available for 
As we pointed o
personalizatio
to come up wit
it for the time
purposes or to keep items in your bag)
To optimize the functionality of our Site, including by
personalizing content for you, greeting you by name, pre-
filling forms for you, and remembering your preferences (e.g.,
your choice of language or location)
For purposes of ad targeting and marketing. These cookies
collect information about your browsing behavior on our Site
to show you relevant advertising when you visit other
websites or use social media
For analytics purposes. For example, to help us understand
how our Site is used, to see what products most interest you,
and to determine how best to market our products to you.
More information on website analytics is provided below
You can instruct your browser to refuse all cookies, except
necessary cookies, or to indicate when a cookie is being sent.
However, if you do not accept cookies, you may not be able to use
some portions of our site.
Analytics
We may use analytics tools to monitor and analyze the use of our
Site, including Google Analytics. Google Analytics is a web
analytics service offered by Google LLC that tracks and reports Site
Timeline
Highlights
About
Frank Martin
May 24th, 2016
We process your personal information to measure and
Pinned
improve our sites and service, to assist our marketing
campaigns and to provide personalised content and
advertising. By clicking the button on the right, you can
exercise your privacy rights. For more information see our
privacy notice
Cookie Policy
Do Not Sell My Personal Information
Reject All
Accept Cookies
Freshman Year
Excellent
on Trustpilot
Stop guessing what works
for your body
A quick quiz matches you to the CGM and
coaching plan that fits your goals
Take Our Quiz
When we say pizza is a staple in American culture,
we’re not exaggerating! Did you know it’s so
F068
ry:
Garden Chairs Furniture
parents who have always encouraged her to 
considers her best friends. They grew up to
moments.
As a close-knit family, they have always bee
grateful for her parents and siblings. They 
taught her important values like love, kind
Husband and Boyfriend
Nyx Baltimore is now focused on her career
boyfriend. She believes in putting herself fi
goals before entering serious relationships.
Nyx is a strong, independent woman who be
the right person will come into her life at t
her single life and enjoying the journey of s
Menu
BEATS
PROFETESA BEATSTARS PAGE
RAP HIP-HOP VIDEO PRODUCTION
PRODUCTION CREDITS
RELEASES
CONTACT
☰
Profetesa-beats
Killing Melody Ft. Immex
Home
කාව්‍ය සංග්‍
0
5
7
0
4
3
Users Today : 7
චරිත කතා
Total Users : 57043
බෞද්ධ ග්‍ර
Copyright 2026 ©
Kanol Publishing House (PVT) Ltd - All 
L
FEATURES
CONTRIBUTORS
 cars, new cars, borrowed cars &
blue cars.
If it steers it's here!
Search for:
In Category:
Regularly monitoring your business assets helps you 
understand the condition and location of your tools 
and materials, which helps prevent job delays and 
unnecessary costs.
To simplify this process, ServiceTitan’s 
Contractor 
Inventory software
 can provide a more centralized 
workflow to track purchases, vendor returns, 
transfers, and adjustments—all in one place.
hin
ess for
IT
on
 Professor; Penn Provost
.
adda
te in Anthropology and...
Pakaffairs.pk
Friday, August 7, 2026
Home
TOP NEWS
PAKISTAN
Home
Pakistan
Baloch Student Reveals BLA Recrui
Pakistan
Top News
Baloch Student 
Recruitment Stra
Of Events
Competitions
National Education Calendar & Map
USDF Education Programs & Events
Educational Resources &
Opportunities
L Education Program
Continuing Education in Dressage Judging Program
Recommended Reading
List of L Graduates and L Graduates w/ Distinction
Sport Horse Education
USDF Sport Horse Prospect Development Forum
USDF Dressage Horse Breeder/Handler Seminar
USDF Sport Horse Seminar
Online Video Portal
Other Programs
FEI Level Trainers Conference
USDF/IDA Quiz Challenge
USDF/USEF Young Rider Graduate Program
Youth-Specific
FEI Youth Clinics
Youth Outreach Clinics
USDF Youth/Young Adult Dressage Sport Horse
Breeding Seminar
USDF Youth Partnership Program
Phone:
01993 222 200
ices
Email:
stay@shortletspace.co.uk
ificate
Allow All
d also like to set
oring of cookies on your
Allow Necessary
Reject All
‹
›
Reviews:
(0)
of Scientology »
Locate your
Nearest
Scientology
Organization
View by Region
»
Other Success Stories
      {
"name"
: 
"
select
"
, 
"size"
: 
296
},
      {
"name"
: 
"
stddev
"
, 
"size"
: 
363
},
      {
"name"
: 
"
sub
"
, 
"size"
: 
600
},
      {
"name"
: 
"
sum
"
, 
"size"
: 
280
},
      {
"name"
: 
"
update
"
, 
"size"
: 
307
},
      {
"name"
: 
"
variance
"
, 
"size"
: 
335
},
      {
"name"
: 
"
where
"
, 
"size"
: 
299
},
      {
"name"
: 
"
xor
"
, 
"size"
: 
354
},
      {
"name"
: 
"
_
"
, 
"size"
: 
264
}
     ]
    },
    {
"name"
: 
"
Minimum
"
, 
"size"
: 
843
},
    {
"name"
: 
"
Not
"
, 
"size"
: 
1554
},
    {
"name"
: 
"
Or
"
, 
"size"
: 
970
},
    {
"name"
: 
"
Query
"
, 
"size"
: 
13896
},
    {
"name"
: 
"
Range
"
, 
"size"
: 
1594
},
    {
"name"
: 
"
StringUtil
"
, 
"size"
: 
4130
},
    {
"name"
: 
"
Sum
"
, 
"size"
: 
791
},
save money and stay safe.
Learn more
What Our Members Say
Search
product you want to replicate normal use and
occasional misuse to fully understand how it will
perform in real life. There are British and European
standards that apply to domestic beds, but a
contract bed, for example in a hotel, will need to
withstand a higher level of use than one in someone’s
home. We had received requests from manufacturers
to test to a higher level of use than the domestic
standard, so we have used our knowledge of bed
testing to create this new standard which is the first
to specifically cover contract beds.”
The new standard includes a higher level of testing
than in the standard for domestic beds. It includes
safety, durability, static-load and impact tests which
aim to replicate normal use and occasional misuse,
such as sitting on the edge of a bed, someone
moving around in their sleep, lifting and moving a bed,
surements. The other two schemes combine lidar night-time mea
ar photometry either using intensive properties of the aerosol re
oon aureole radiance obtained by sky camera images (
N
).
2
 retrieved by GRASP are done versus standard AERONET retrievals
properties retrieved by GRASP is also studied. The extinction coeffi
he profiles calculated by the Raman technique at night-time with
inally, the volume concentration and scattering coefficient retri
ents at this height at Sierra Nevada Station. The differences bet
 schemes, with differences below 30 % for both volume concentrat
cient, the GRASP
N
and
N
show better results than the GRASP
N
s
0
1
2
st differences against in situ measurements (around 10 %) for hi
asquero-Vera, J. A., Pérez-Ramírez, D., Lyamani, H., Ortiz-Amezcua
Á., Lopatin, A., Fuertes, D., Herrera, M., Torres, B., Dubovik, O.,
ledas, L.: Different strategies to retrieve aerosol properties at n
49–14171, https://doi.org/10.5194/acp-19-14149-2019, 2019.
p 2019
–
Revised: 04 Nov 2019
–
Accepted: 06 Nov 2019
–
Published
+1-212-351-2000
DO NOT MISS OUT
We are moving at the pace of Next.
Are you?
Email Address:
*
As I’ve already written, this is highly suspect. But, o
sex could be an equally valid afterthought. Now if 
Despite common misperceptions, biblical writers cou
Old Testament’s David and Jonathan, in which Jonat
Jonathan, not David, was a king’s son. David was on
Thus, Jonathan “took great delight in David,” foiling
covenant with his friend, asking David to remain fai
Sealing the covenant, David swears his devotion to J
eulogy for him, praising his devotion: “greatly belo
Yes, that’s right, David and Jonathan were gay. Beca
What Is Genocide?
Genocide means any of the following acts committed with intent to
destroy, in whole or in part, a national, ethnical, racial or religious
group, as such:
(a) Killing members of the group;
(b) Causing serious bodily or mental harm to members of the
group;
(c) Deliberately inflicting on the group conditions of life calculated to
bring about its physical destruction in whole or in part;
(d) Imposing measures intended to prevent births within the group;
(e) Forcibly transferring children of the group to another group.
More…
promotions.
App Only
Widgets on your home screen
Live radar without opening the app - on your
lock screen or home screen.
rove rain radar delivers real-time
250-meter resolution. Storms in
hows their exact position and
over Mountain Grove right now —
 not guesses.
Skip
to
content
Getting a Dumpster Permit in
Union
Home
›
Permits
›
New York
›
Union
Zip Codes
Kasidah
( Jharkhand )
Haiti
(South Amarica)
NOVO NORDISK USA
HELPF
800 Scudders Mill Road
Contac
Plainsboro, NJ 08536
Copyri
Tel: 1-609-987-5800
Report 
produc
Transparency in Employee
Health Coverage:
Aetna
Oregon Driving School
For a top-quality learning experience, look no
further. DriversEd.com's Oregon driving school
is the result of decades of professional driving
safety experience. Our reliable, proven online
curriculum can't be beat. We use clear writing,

= = = = = = =

Transcribe exactly, and only, the lines from the opening line of the records through the line containing "Site, including Google".

• [OUTPUT OF THE EXERCISE]:
available for 
As we pointed o
personalizatio
to come up wit
it for the time
purposes or to keep items in your bag)
To optimize the functionality of our Site, including by
personalizing content for you, greeting you by name, pre-
filling forms for you, and remembering your preferences (e.g.,
your choice of language or location)
For purposes of ad targeting and marketing. These cookies
collect information about your browsing behavior on our Site
to show you relevant advertising when you visit other
websites or use social media
For analytics purposes. For example, to help us understand
how our Site is used, to see what products most interest you,
and to determine how best to market our products to you.
More information on website analytics is provided below
You can instruct your browser to refuse all cookies, except
necessary cookies, or to indicate when a cookie is being sent.
However, if you do not accept cookies, you may not be able to use
some portions of our site.
Analytics
We may use analytics tools to monitor and analyze the use of our
Site, including Google Analytics. Google Analytics is a web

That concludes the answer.